I don't like to cry every night anymore...

I thought love was suppose to make you feel good? I've had nothing but hate myself for being selfish with him... or hate him for being selfish... I lost track who's who... frankly, I don't know anymore...

I don't want to feel sorry for myself anymore... I don't like this feeling. I used to be a woman with pride, who wouldn't succumb to this irrational feelings...

Is it really the sex? No, of course not. For all I care we could not do it anytime soon, but is it too much to ask for him to put me first? Okay asking for first place is an impossible goal, at least on his top ten... Is it too much to ask? Am I being too selfish again?

If I am on that list, I wish he would let me know...

How hard could a girl get a compliment this days? It would feel different if it was coming from him, without quoting a movie like how he did last time with Spiderman 3.

I just couldn't hold out this bottled up emotions I've been holding on far too long when he mentioned the flash comment. How am I suppose to react to that? Did he expect I would be happy while he's thinking about another person when he should be focused to me... All I was asking and hoping was that one night, one night to be his center of attention... To feel he loves me... To feel he can't believe I'm his...

I could dream... In my dreams, he's the man I've want him to become... But, he could never be that man... I mean I would never insist for him to become that man, unless, he voluntarily do so. But, that's unlikely...

▶ **Activities**:
• 1. Which sentences in the passage end with a question mark? List every one of them word for word.
• 2. Retype the passage from "I thought love" to "too selfish again?", matching its wording and punctuation.

(Records excerpted from a collection)
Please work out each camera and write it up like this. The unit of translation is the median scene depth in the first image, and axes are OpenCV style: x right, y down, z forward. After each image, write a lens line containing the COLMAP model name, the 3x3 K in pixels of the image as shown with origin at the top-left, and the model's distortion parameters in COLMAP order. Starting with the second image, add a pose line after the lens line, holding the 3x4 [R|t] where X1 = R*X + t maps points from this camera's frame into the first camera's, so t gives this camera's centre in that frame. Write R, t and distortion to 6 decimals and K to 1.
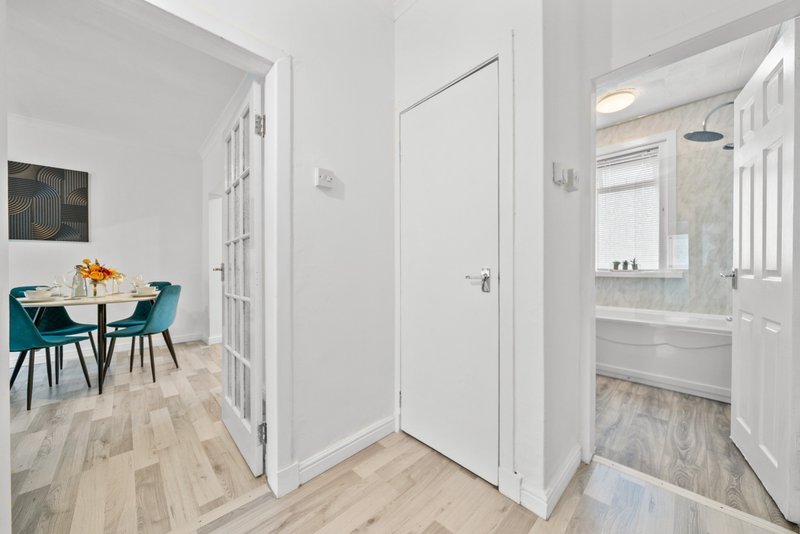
lens RADIAL K [[283.6, 0, 394.9], [0, 283.6, 268.9], [0, 0, 1]] dist [-0.004887, 0.000287]
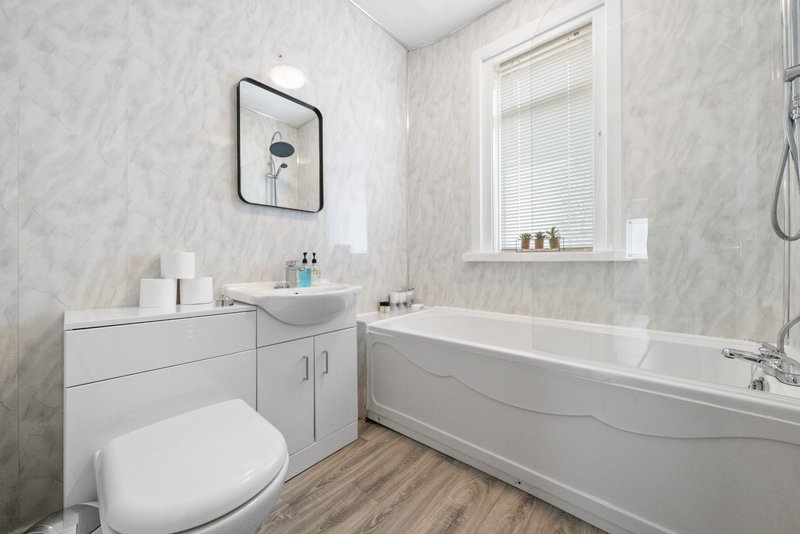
lens RADIAL K [[283.6, 0, 402.8], [0, 283.6, 263.5], [0, 0, 1]] dist [-0.004887, 0.000287]
pose [[0.996112, 0.000042, 0.088091, 0.503057], [0.000522, 0.999979, -0.006384, 0.036092], [-0.088089, 0.006405, 0.996092, 0.474057]]
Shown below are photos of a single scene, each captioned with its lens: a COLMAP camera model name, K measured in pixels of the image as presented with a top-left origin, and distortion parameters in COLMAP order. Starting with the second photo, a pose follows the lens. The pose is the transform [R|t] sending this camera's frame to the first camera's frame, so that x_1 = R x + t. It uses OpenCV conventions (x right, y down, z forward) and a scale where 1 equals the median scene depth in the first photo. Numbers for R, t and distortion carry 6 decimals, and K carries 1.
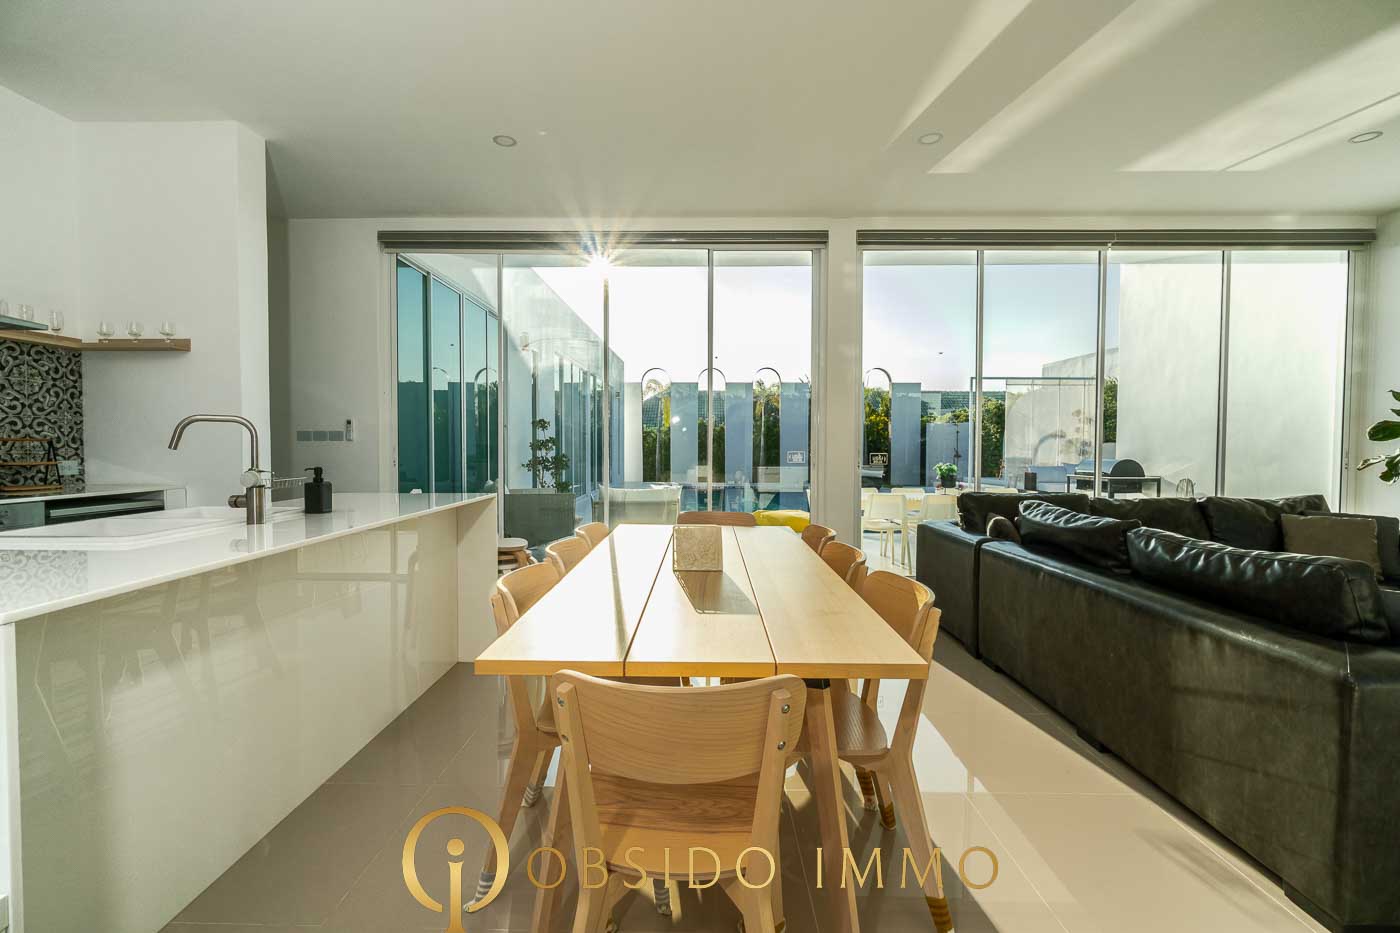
lens RADIAL K [[618.8, 0, 704.4], [0, 618.8, 465.1], [0, 0, 1]] dist [-0.000042, -0.000357]
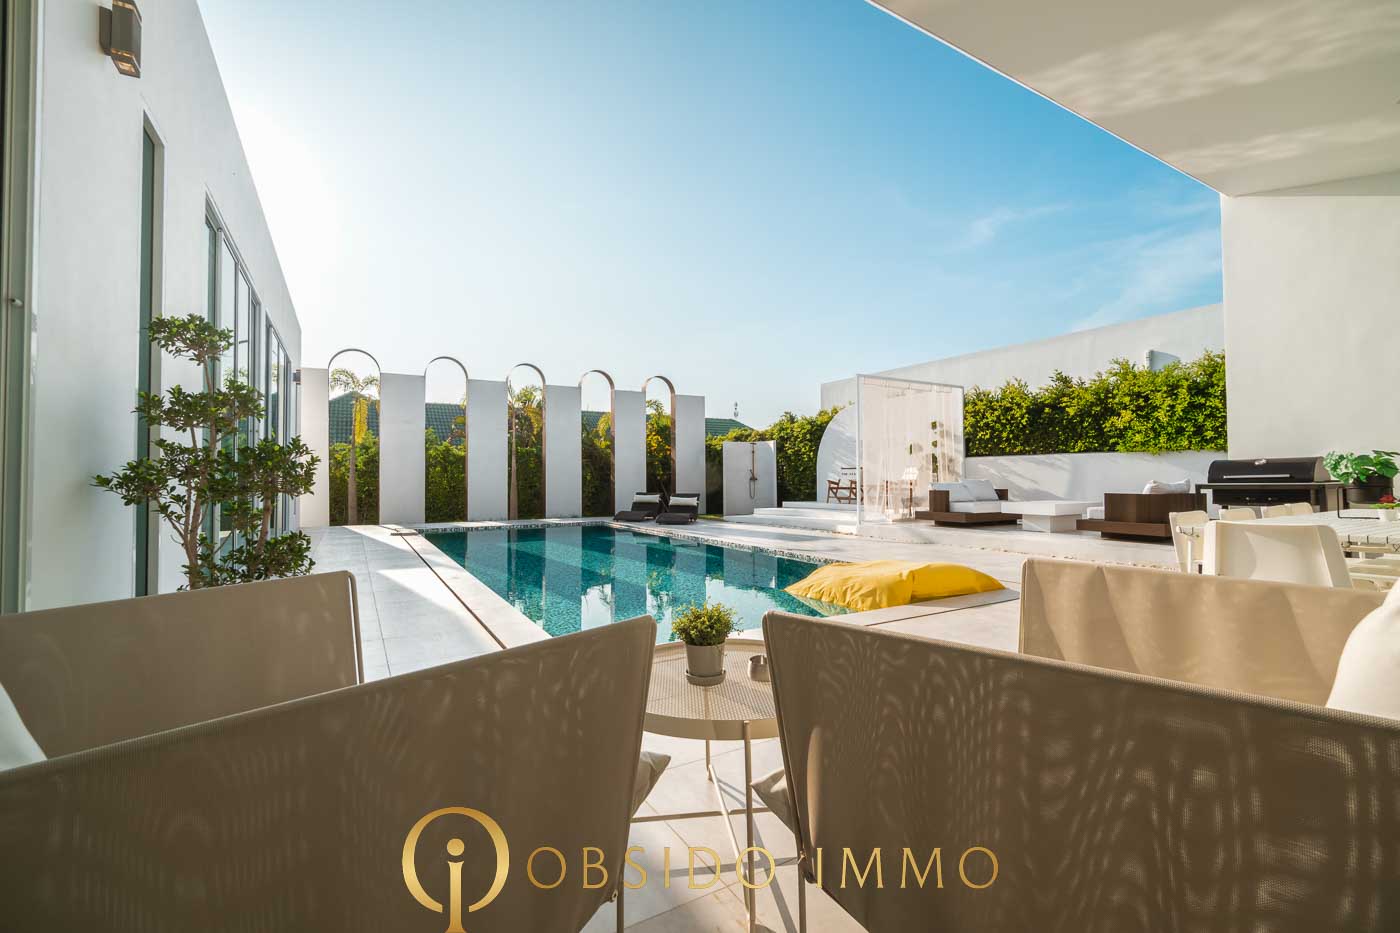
lens RADIAL K [[618.8, 0, 708.0], [0, 618.8, 464.8], [0, 0, 1]] dist [-0.000042, -0.000357]
pose [[0.864047, -0.000055, 0.503411, -0.366337], [0.029245, 0.998317, -0.050087, 0.023718], [-0.502561, 0.057999, 0.862594, 1.182860]]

▶ **Solutions in order**:
• 1.
- I thought love was suppose to make you feel good?
- Is it really the sex?
- For all I care we could not do it anytime soon, but is it too much to ask for him to put me first?
- Is it too much to ask?
- Am I being too selfish again?
- How hard could a girl get a compliment this days?
- How am I suppose to react to that?

• 2.
I thought love was suppose to make you feel good? I've had nothing but hate myself for being selfish with him... or hate him for being selfish... I lost track who's who... frankly, I don't know anymore...

I don't want to feel sorry for myself anymore... I don't like this feeling. I used to be a woman with pride, who wouldn't succumb to this irrational feelings...

Is it really the sex? No, of course not. For all I care we could not do it anytime soon, but is it too much to ask for him to put me first? Okay asking for first place is an impossible goal, at least on his top ten... Is it too much to ask? Am I being too selfish again?